*Exercise requirements*.
What you return should match the listing exactly, minus its images.

________________

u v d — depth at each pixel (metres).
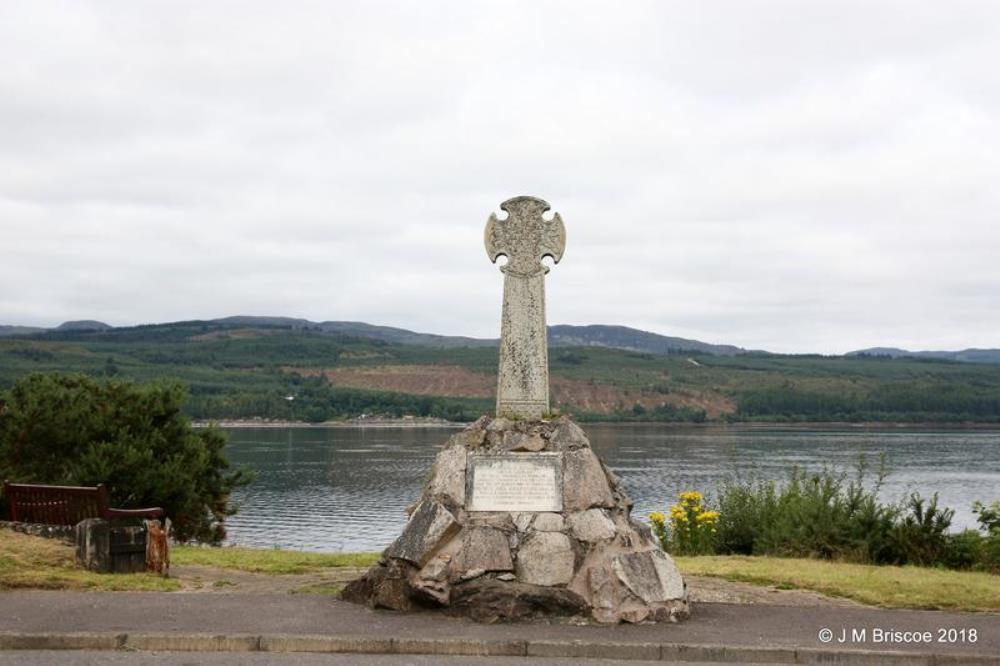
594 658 9.69
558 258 13.34
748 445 108.31
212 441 26.70
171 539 24.16
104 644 9.60
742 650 9.75
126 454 22.44
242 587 12.94
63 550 14.10
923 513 21.92
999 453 97.06
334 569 15.16
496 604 10.83
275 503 53.12
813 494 19.88
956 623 11.34
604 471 12.54
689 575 14.77
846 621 11.32
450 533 11.43
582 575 11.16
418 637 9.87
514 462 11.97
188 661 9.10
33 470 22.00
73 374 26.12
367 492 59.03
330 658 9.35
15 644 9.54
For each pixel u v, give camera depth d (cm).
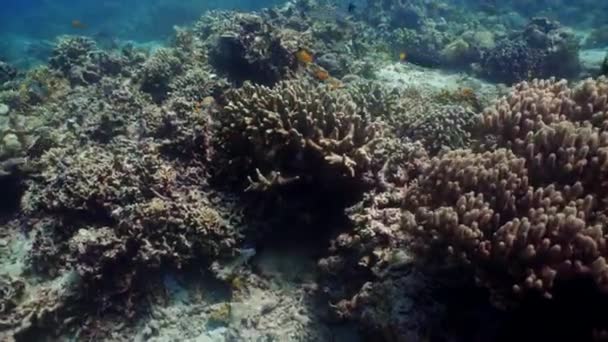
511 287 369
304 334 490
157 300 547
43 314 540
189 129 663
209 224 550
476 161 449
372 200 518
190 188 604
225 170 614
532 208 388
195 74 979
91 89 1118
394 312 420
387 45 1716
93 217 611
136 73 1109
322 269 516
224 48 1020
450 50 1689
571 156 418
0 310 553
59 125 968
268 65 973
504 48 1603
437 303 420
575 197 397
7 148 797
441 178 452
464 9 2606
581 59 1725
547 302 372
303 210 569
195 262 563
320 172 543
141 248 546
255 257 566
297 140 530
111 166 635
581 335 356
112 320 543
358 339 473
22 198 744
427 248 407
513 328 389
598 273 339
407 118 740
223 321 519
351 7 1538
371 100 789
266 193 567
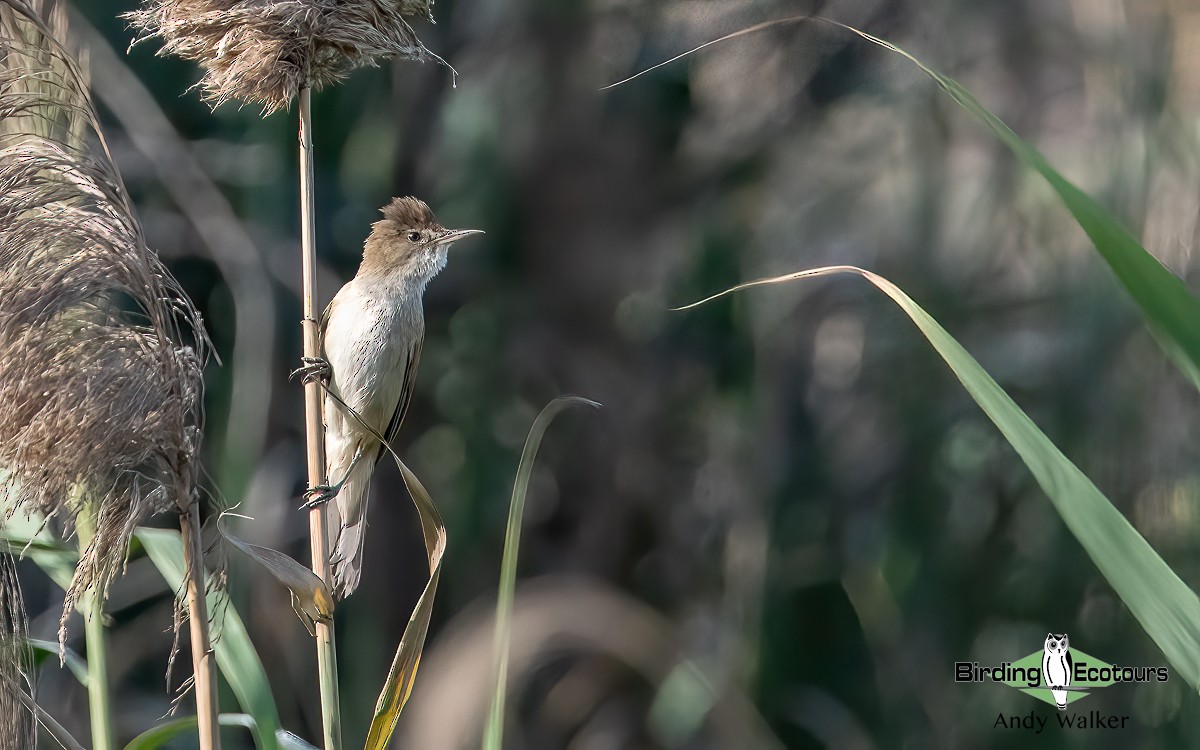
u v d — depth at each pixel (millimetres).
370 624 12781
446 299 13359
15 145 4605
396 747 11867
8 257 4367
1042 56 12000
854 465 13633
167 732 5484
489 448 13461
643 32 13258
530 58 13094
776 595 13297
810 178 13906
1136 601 3938
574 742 11992
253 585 11047
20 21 4930
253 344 10969
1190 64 9867
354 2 5020
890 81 12914
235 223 11250
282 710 11211
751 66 13344
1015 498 12609
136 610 11445
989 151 12328
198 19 4934
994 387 4137
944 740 12492
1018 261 12422
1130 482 10016
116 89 11047
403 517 13375
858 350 14023
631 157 13570
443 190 13180
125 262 4473
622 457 14156
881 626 13156
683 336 14156
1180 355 3967
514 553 4523
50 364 4340
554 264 13648
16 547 5375
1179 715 10352
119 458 4492
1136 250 3988
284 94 5070
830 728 12867
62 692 10539
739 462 13844
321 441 5312
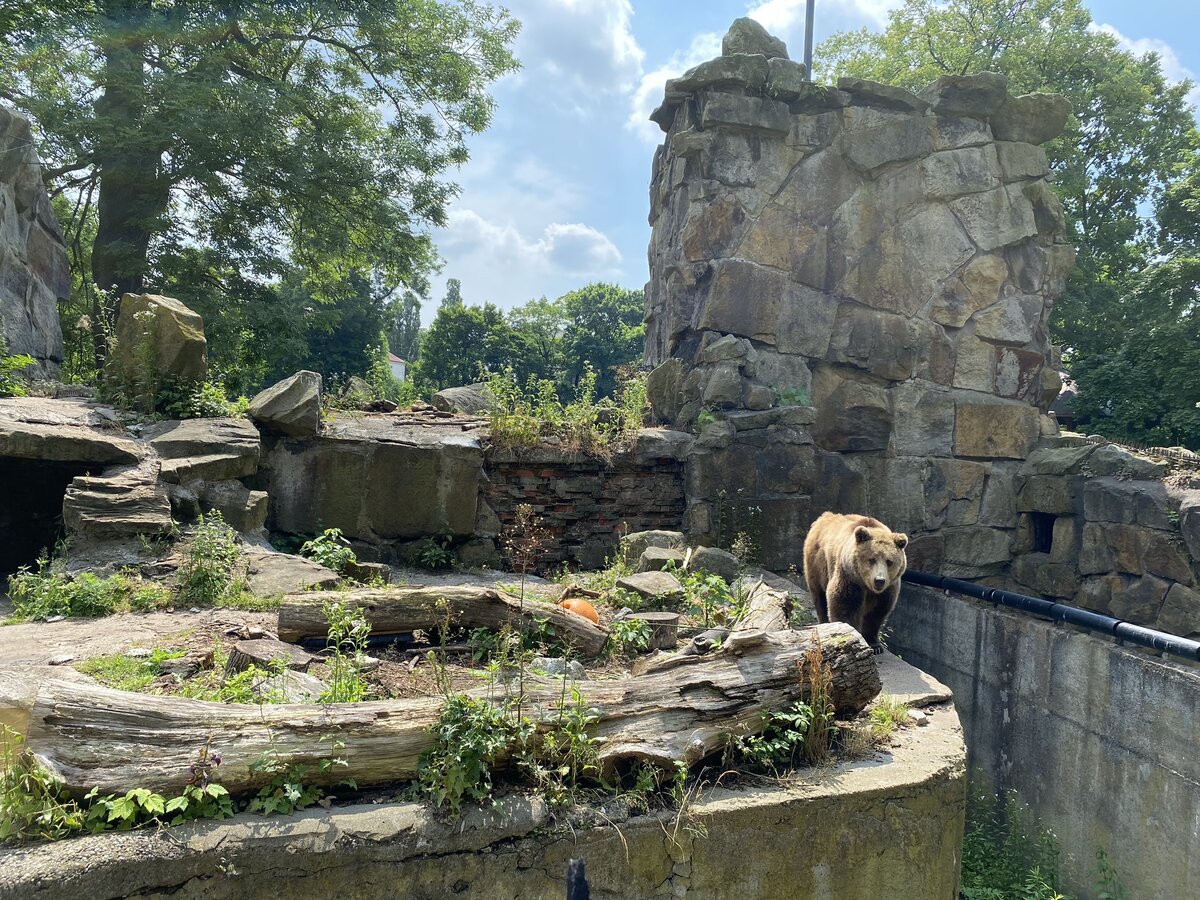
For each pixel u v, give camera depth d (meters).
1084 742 7.06
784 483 9.37
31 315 9.89
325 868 2.82
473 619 5.01
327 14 16.41
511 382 9.80
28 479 6.88
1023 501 10.38
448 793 3.08
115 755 2.88
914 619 9.77
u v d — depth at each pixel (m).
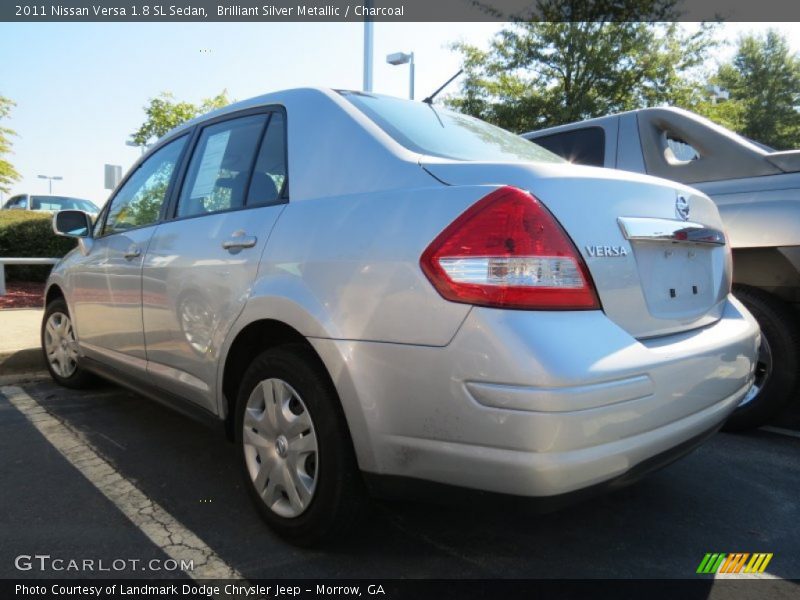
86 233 4.14
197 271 2.82
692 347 2.15
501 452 1.78
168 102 18.45
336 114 2.55
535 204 1.91
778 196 3.55
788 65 25.88
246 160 2.89
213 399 2.79
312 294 2.22
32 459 3.34
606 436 1.80
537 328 1.79
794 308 3.60
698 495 2.99
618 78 13.70
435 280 1.90
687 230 2.36
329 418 2.19
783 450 3.59
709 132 3.99
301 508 2.32
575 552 2.46
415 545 2.47
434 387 1.89
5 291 8.95
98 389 4.75
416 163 2.21
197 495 2.91
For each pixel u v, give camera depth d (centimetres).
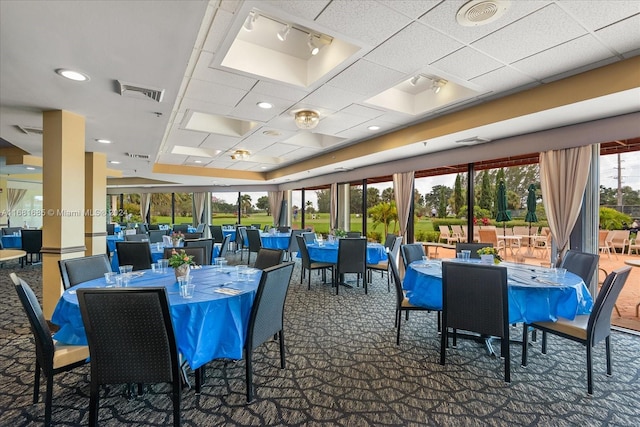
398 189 664
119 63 250
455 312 255
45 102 334
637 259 480
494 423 195
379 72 314
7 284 557
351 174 816
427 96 430
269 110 431
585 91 309
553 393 227
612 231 458
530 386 236
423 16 226
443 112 441
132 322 167
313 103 403
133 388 229
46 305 361
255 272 292
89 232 596
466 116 420
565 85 323
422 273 298
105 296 164
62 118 357
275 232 900
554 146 412
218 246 638
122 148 572
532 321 250
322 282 592
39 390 222
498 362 274
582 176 386
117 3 179
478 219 612
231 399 217
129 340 169
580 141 388
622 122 353
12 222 1139
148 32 208
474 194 541
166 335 170
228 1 215
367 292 516
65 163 361
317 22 233
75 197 373
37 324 179
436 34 248
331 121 485
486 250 334
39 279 600
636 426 193
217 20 236
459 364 270
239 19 232
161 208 1413
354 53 279
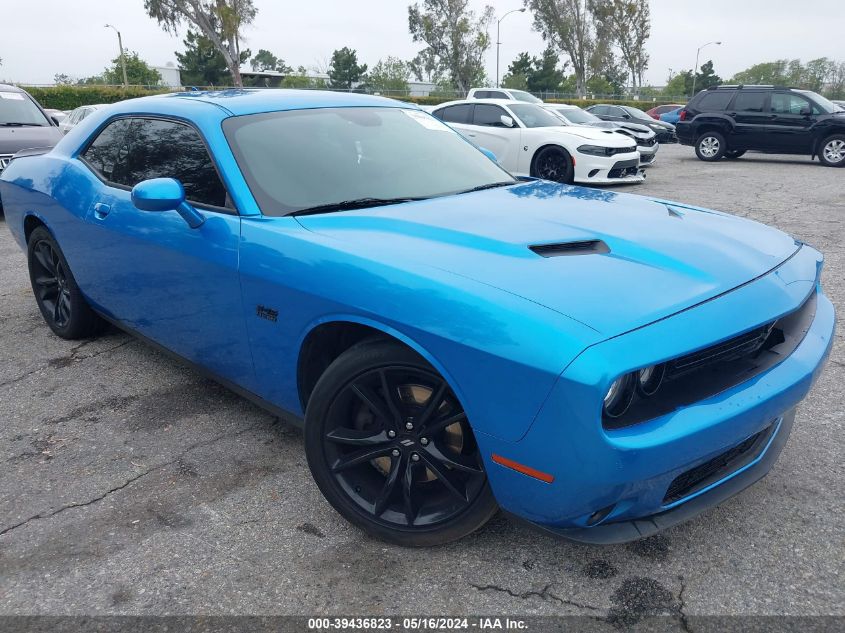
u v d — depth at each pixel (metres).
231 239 2.70
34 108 9.80
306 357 2.55
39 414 3.48
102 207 3.48
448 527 2.26
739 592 2.12
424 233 2.44
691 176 13.27
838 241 6.90
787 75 136.38
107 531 2.52
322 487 2.45
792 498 2.58
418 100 45.06
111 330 4.65
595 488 1.84
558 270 2.12
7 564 2.36
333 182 2.91
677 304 1.99
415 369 2.14
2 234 7.86
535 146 11.46
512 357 1.86
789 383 2.11
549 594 2.13
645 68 74.69
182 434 3.24
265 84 64.75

________________

*Exercise response*.
u v d — depth at each pixel (metres).
594 658 9.69
558 258 13.34
748 445 108.31
212 441 26.70
171 539 24.16
104 644 9.60
742 650 9.75
126 454 22.44
242 587 12.94
63 550 14.10
923 513 21.92
999 453 97.06
334 569 15.16
496 604 10.83
275 503 53.12
813 494 19.88
956 623 11.34
604 471 12.54
689 575 14.77
846 621 11.32
450 533 11.43
582 575 11.16
418 637 9.87
514 462 11.97
188 661 9.10
33 470 22.00
73 374 26.12
367 492 59.03
330 658 9.35
15 644 9.54
For each pixel u v, give camera depth d (cm).
511 287 369
304 334 490
157 300 547
43 314 540
189 129 663
209 224 550
476 161 449
372 200 518
190 188 604
225 170 614
532 208 388
195 74 979
91 89 1118
394 312 420
387 45 1716
93 217 611
136 73 1109
322 269 516
224 48 1020
450 50 1689
571 156 418
0 310 553
59 125 968
268 65 973
504 48 1603
437 303 420
575 197 397
7 148 797
441 178 452
464 9 2606
581 59 1725
547 302 372
303 210 569
195 262 563
320 172 543
141 248 546
255 257 566
297 140 530
111 166 635
581 335 356
112 320 543
358 339 473
22 198 744
427 248 407
513 328 389
598 273 339
407 118 740
223 321 519
351 7 1538
371 100 789
266 193 567
u v d — depth at each pixel (millimetres).
370 624 12781
446 299 13359
15 145 4605
396 747 11867
8 257 4367
1042 56 12000
854 465 13633
167 732 5484
489 448 13461
643 32 13258
530 58 13094
776 595 13297
810 178 13906
1136 601 3938
574 742 11992
253 585 11047
20 21 4930
253 344 10969
1190 64 9867
354 2 5020
890 81 12914
235 223 11250
282 710 11211
751 66 13344
1015 498 12609
136 610 11445
989 151 12328
198 19 4934
994 387 4137
944 740 12492
1018 261 12422
1130 482 10016
116 89 11047
403 517 13375
858 350 14023
631 157 13570
443 190 13180
125 262 4473
622 457 14156
881 626 13156
683 336 14156
1180 355 3967
514 553 4523
50 364 4340
554 264 13648
16 547 5375
1179 715 10352
119 458 4492
1136 250 3988
284 94 5070
830 728 12867
62 692 10539
739 462 13844
321 441 5312
For each pixel u v, give camera depth d (meters).
1084 742 7.06
784 483 9.37
31 315 9.89
325 868 2.82
473 619 5.01
327 14 16.41
511 382 9.80
28 479 6.88
1023 501 10.38
448 793 3.08
115 755 2.88
914 619 9.77
u v d — depth at each pixel (m).
86 233 4.14
197 271 2.82
692 347 2.15
501 452 1.78
168 102 18.45
336 114 2.55
535 204 1.91
778 196 3.55
788 65 25.88
246 160 2.89
213 399 2.79
312 294 2.22
32 459 3.34
606 436 1.80
537 328 1.79
794 308 3.60
698 495 2.99
618 78 13.70
435 280 1.90
687 230 2.36
329 418 2.19
783 450 3.59
709 132 3.99
301 508 2.32
575 552 2.46
415 545 2.47
434 387 1.89
5 291 8.95
98 389 4.75
416 163 2.21
197 495 2.91
For each pixel u v, give camera depth d (centimetres).
398 189 664
119 63 250
455 312 255
45 102 334
637 259 480
494 423 195
379 72 314
7 284 557
351 174 816
427 96 430
269 110 431
585 91 309
553 393 227
612 231 458
530 386 236
423 16 226
443 112 441
132 322 167
313 103 403
133 388 229
46 305 361
255 272 292
89 232 596
466 116 420
565 85 323
422 273 298
105 296 164
62 118 357
275 232 900
554 146 412
218 246 638
122 148 572
532 321 250
322 282 592
39 390 222
498 362 274
582 176 386
117 3 179
478 219 612
231 399 217
129 340 169
580 141 388
622 122 353
12 222 1139
148 32 208
474 194 541
166 335 170
228 1 215
367 292 516
65 163 361
317 22 233
75 197 373
37 324 179
436 34 248
331 121 485
486 250 334
39 279 600
636 426 193
217 20 236
459 364 270
239 19 232
161 208 1413
354 53 279
u v d — depth at each pixel (metres).
231 239 2.70
34 108 9.80
306 357 2.55
39 414 3.48
102 207 3.48
448 527 2.26
739 592 2.12
424 233 2.44
691 176 13.27
838 241 6.90
787 75 136.38
107 531 2.52
322 487 2.45
792 498 2.58
418 100 45.06
111 330 4.65
595 488 1.84
558 270 2.12
7 564 2.36
333 182 2.91
677 304 1.99
415 369 2.14
2 234 7.86
535 146 11.46
512 357 1.86
789 383 2.11
549 594 2.13
645 68 74.69
182 434 3.24
265 84 64.75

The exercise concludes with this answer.